The bill went through its report stage and third reading last week and will now progress to the House of Lords.
PFEW Chair Calum Macleod said the Federation was incredibly grateful for the support provided by Chris Bryant MP, who proposed the bill, and MPs Holly Lynch and Philip Davies.
However, he said there was disappointment that key elements had been watered down.
“Cross party recognition was given by all parties in the House of Commons of the incredible work of the police and other emergency services,” he said.
“They all wanted to send a clear signal that assaults should not be tolerated, but sadly we feel underwhelmed.
“As it stands the bill still leaves police vulnerable with the likelihood that offenders will face little or no additional consequences for their actions when it comes to common assault.

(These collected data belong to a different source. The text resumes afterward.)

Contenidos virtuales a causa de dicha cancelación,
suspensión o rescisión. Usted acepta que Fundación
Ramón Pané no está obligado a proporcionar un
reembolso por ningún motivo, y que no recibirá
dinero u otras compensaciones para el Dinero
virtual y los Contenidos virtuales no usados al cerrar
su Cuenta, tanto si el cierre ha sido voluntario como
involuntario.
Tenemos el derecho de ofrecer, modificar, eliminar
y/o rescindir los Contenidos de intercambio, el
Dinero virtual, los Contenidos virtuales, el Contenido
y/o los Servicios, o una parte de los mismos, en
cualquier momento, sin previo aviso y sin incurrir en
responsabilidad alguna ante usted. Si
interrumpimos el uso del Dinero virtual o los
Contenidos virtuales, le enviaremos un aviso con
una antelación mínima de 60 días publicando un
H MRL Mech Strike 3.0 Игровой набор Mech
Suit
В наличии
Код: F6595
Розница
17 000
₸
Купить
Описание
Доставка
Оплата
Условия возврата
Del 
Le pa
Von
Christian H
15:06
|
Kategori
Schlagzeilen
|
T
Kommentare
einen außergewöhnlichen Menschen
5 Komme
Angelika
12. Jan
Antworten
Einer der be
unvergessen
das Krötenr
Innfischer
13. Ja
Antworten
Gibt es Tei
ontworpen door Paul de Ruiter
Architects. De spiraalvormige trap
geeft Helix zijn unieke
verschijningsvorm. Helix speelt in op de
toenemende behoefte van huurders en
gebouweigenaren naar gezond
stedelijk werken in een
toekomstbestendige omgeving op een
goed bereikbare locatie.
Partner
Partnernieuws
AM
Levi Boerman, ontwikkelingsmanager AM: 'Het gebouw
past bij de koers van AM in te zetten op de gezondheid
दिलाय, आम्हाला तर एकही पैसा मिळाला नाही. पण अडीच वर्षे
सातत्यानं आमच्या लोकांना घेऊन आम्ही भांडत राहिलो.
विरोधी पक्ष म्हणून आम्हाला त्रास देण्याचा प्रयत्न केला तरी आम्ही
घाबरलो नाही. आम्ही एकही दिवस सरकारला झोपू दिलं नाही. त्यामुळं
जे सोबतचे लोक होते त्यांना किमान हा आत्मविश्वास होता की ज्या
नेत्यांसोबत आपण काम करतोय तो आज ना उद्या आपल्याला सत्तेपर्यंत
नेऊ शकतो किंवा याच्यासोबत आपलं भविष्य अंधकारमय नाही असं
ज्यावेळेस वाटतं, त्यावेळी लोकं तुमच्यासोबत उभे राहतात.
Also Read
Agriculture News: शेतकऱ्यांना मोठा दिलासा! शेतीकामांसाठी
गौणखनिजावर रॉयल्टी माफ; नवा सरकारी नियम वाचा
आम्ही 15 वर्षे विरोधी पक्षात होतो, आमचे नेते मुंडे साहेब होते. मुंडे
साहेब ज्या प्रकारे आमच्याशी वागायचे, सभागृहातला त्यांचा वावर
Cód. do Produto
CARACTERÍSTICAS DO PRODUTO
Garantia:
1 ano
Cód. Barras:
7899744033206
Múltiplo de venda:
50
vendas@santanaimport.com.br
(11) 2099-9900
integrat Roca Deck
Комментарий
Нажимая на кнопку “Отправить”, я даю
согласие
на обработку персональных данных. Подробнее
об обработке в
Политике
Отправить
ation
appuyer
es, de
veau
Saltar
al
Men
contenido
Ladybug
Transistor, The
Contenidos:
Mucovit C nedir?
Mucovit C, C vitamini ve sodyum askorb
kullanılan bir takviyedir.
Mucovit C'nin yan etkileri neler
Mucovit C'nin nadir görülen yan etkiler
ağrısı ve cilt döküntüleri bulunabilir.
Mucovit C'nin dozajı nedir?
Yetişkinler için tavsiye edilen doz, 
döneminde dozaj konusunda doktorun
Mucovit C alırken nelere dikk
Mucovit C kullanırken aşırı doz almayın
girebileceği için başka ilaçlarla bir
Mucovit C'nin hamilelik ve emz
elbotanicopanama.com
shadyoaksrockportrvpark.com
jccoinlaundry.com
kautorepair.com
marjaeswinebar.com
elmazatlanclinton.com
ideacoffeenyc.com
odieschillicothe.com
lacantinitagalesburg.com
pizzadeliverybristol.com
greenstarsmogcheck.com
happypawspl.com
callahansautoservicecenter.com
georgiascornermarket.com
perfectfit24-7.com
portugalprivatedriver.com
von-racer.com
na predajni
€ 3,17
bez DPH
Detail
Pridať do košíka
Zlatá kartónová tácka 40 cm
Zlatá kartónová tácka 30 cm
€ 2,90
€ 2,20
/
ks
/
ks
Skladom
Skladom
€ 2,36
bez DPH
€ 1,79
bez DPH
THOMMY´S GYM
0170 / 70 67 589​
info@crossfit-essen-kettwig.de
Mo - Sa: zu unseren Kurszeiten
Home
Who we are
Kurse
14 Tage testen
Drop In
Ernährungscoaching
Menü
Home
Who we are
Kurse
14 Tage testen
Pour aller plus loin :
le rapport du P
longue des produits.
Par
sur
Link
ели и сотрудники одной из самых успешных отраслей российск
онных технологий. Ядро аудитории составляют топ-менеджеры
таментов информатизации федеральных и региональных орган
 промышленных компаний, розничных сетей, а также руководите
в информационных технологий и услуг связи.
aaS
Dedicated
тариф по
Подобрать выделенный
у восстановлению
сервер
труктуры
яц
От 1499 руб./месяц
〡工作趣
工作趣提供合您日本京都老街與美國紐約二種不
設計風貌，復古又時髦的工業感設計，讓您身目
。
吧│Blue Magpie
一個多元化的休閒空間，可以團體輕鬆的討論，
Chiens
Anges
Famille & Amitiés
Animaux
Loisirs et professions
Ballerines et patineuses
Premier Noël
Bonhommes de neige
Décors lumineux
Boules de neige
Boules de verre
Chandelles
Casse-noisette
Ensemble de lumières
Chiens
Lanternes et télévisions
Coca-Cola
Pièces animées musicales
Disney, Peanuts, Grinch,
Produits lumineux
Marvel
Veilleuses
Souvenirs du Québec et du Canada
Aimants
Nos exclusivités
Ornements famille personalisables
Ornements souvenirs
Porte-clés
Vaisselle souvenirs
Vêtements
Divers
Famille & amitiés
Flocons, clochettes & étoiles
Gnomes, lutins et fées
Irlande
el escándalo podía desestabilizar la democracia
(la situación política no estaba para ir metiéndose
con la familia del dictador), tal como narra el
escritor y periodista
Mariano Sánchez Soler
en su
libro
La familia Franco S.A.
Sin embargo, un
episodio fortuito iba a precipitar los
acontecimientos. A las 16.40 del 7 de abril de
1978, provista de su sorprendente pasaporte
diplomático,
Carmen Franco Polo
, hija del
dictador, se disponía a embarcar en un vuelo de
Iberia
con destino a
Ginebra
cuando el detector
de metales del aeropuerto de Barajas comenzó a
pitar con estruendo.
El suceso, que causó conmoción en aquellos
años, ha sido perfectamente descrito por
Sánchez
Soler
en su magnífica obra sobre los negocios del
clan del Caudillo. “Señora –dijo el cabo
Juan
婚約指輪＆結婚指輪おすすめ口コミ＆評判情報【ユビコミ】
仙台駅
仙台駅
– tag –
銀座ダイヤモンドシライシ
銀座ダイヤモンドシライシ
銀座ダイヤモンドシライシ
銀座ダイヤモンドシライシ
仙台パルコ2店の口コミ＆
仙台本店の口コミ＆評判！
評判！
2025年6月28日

“Unless magistrates and the criminal justice system take the issue of assaults seriously, offenders will still face no deterrent,” he added.
Magistrates will not have the powers to sentence offenders for once offence, he said, meaning that a six-month sentence is realistically all that can be handed down.
“Offenders are being under-charged and prosecuted for a lesser offence,” he said.
“This is the reality, and this is why police officers will continue to feel under valued.
“Criminals will laugh in the face of justice.”
MPs acknowledged during the debate that the CPS bargains away on assaults on emergency services in order to get a guilty plea ‘too often’.
The debate also covered whether the CPS fails to charge offenders to match the severity of the assaults they have carried out and that too often full sentences are not served.
Spitting as an assault on emergency services was discussed too.
Justice Minister Rory Stewart said the act would be called out and that more specific instructions would be given to the CPS on how to handle the act as part of an assault.
Chris Bryant MP hopes the House of Lords will rubber stamp the bill.
“The bottom line is an attack on anyone is wrong, but an attack on police and the emergency services is an attack on all of us.
“The law should be brought to bear on them and that is exactly what we are going to do.”